Written task: Please name every zone of Tom Lee Park that the trail passage below says the trail will weave through.

Source text START

The Regional One Health River Trail is a roughly 1-mile urban trail that will stretch the full length of the park from north to south. It will accommodate walkers, joggers, cyclists and other recreational users.
The trail will provide a pleasant, visually interesting place for outdoor fitness and recreation.
It will weave through four zones that are being designed in Tom Lee Park: a Civic Gateway to welcome visitors from downtown, an Active Core with diverse recreational opportunities, a Community Batture with meditative paths and intimate gathering spaces, and Habitat Terraces that allow visitors to experience a sustainable natural landscape.
The Regional One Health River Trail will also take users near the river’s scenic edge, which will be a thriving shoreline that attracts pollinators and changes colors with each season.
“Perfect for meeting up with a personal trainer, walking with friends or partaking in a solo sweat session, the Regional One Health River Trail is designed to keep people moving,” project planners say. “Distance markers and program signage help visitors keep pace, route a workout and offer quick tips to improve motion, performance and expedite recovery.”

Source text END
Dataset START

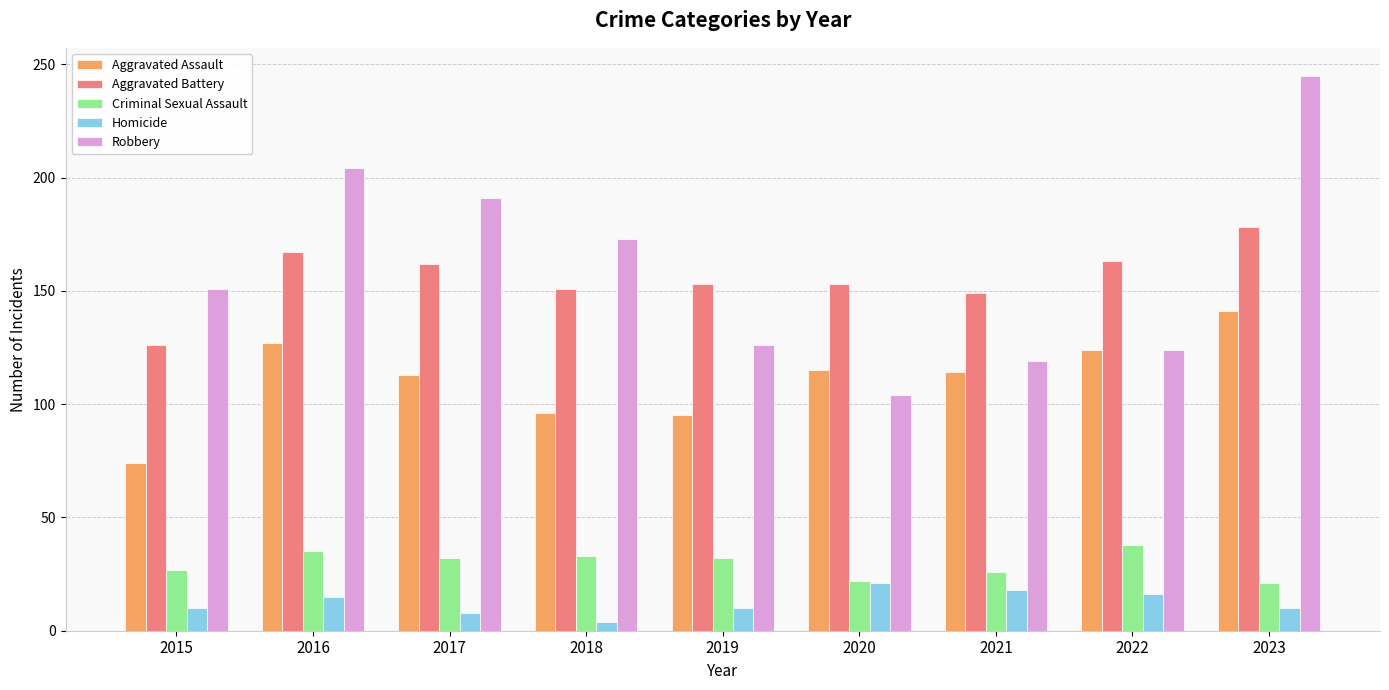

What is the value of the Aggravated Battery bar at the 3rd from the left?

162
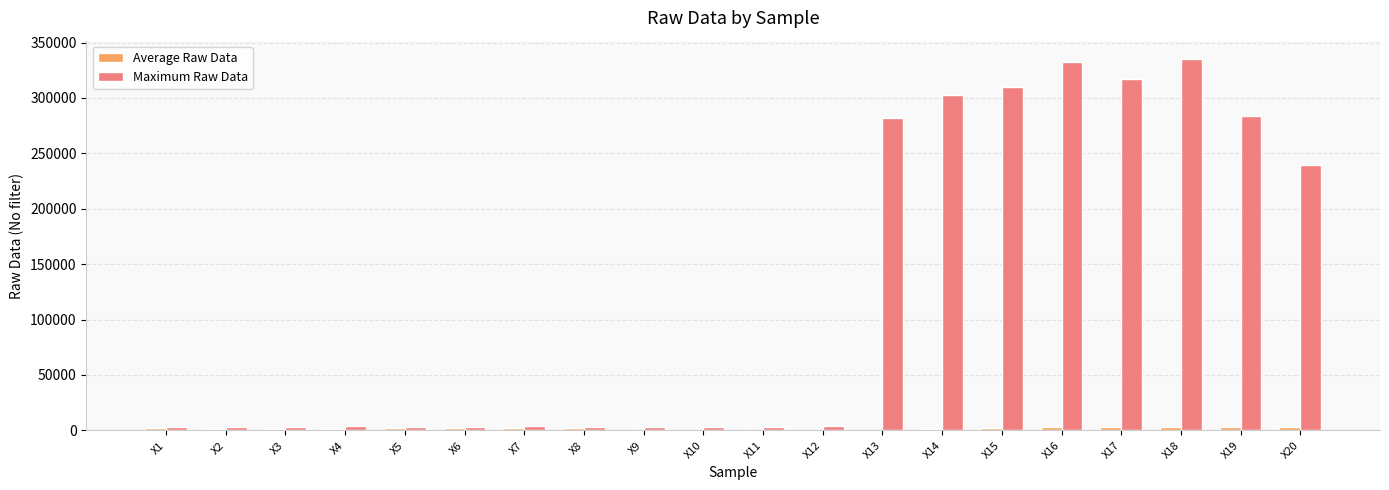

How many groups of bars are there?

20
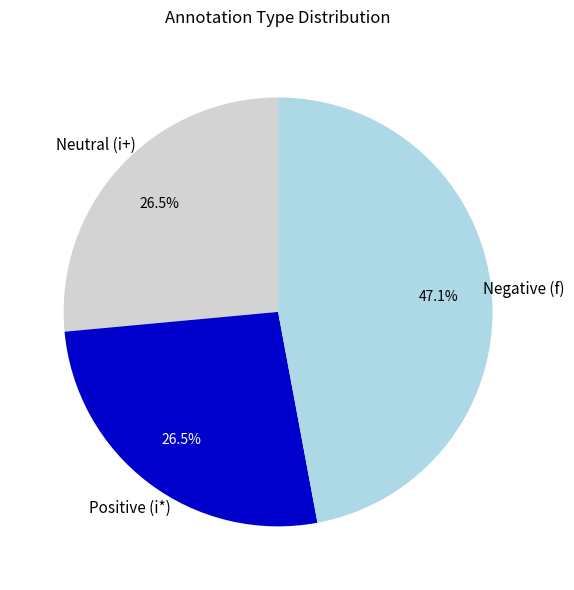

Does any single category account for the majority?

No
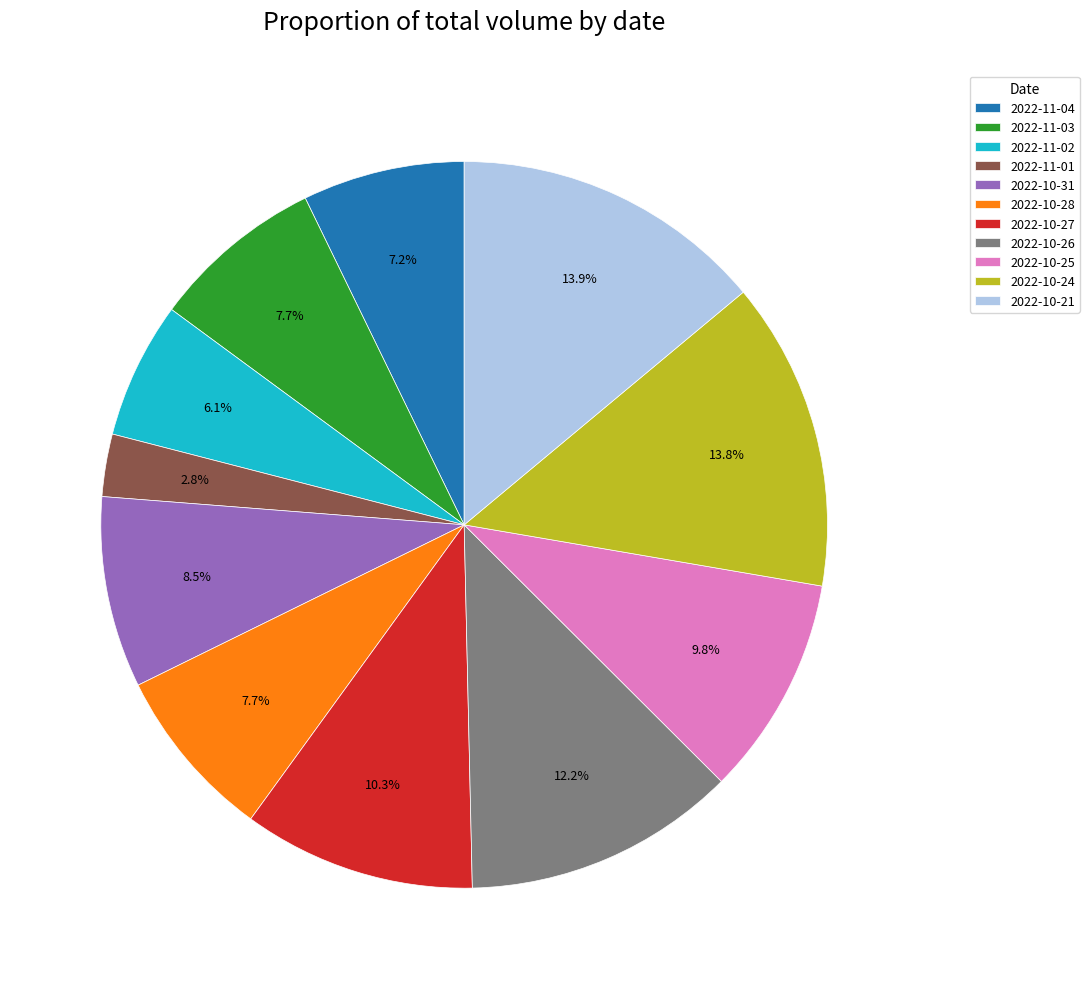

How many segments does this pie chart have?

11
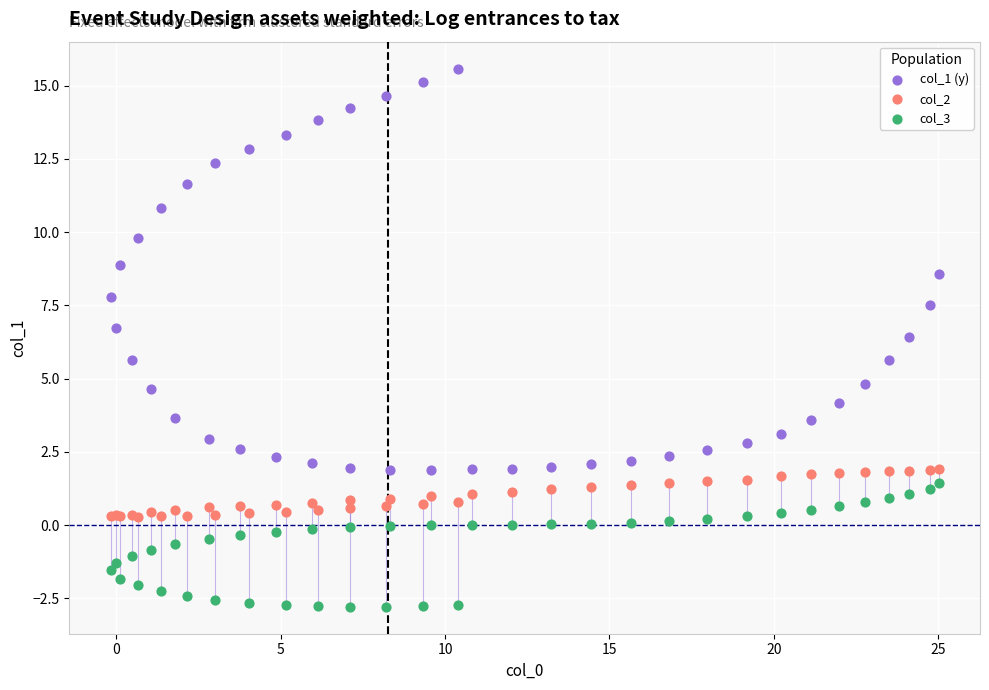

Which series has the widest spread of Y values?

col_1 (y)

Dataset END

Response below: Civic Gateway, Active Core, Community Batture, Habitat Terraces